On Mon, Jun 27, 2011 at 9:01 AM, dpath2o <[email protected]> wrote:
> Chris, David, and Ingo
>
> ... I can do this in Matlab, however, the IO in Matlab is woefully
> slow and I need to go through thousands of these files, hence my
> switch to Perl and PDL. Since I knew a bit of Perl for file organisation
> I thought that converting my code from Matlab to Perl (with PDL)
> would be straightforward ... it's not, at least, for me!
If you have matlab code to read these files, it should
be possible to transcribe them to perl/PDL by mapping
to corresponding IO functions. Please keep track of
where you get stuck or where something is not clearly
documented/discoverable.
> @Chris, Starting off, I'm confused on $tmpl and what this should look like.
> I have read through perlpacktut and feel even stupider now. Actually, I
> understood the words but do not know how to apply it to this particular type
> of file ... I have tried just unpacking the first few bytes and just this
> was poking holes in the dark. I do realise $tmpl = 'n+xn+xn ... ' should be
> something like this, but I'm lacking something fundamental here because the
> documentation and what I implement don't produce the desired result.

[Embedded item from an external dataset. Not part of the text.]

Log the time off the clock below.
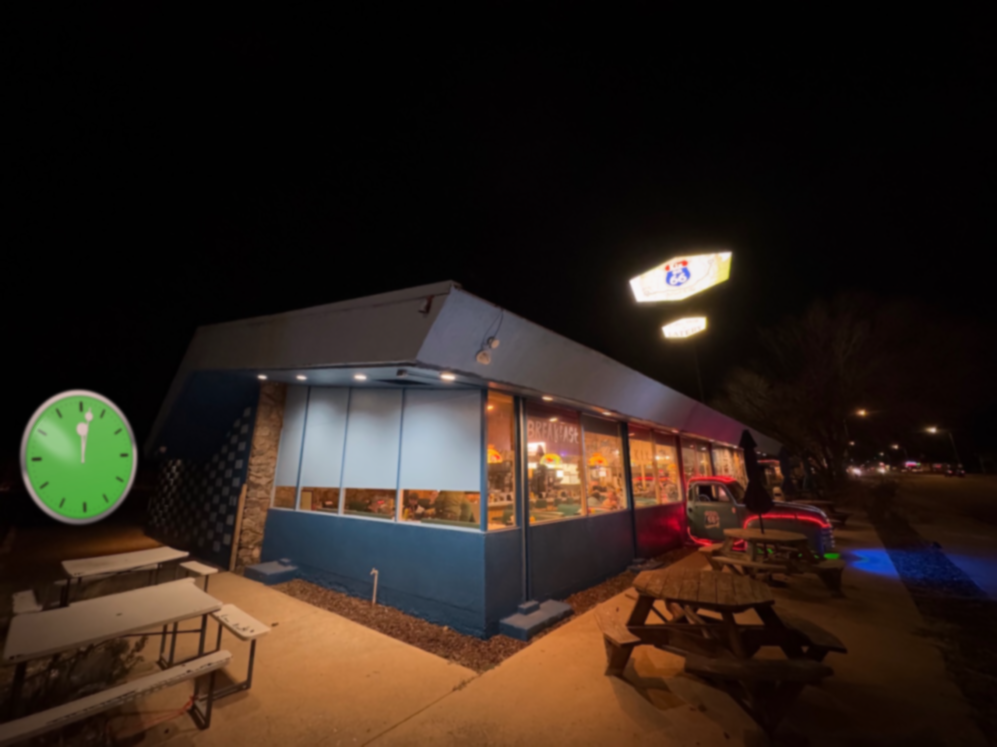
12:02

I suggest working out the unpack arguments by going
interactively in the pdl2 (or perldl) shell. For example,
when I need to build a template string, I start by reading
in some example data, and then repeating unpack's
with different template strings and printing the output
until I get what I want. E.g.,
pdl> $fh = IO::File->new('datafile')
pdl> { local $/; $file = <$fh>; }
pdl> p $file
This is from the
datafile. Your
data would need
to be unpacked..
pdl> $tmpl = 'S S C C S' # i.e., ushort, ushort, uchar, uchar, ushort
pdl> @hdr = unpack $tmpl, $file
pdl> print "@hdr"
If your datatypes match existing PDL ones, you
can use readflex to read the header directly as the
example from David shows.
Good luck,
Chris
> --------------------------------------------
> Daniel Atwater
> Australian Coastal Ocean Radar Network
> James Cook University
> P: +61(0)7 4781 4184
> M: +61(0)4 2991 4545
> E: [email protected]
>
>
> On 27 June 2011 21:03, chm <[email protected]> wrote:
>>
>> On 6/26/2011 8:01 PM, Chris Marshall wrote:
>>>
>>> I can't help you with specifics (the description is
>>> a bit sketchy) but I can suggest a few things.
>>>
>>> (1) PDL::IO::FlexRaw is well suited for reading
>>> binary data files of multidimensional arrays
>>> but for mixed-type headers (like a struct in
>>> C) pack/unpack is your friend.
>>>
>>> (2) Read the header part into a byte pdl of the
>>> appropriate size (assuming you know how big
>>> it is). E.g.,
>>>
>>> $hdr = readflex(FH, [{Type=>'byte',NDims=>1,Dims=>[$hdrsize]}]);
>>
>> This should be either \*FH (a reference to a file
>> handle/typeglob) or a handle from IO::File->new().
>>
>>> Now you have $hdr as a $hdrsize piddle of bytes. You
>>> can access the bytes in the piddle using the get_dataref
>>> method which returns a perl ref to the pdl data as a string
>>> which you can use with unpack to extract any needed
>>> fields:
>>>
>>> @fields = unpack $tmpl, ${ $hdr->get_dataref };
>>>
>>> where $tmpl is the pack/unpack template for the
>>> header data you have.
>>>
>>> (3) Now you can read the piddle data using the info
>>> in the header. Since you appear to have an
>>> array of structures, you need to loop over the
>>> nRangeCells:
>>>
>>> for (my $i=0; $i<nRangeCells; $i++) {
>>> @data = readflex(FH, [
>>> { Type=>'float', NDims=>1, Dims=>[nDopplerCells] },
>>> { Type=>'float', NDims=>1, Dims=>[nDopplerCells] },
>>> { Type=>'float', NDims=>1, Dims=>[nDopplerCells] },
>>> { Type=>'float', NDims=>2, Dims=>[2,nDopplerCells] },
>>> { Type=>'float', NDims=>2, Dims=>[2,nDopplerCells] },
>>> { Type=>'float', NDims=>2, Dims=>[2,nDopplerCells] } ]);
>>> # do something with @data here
>>> # you'll have to handle any special cases as well
>>> }
>>>
>>> Also, note the use of Type=>'float' with [2,nDopplerCells]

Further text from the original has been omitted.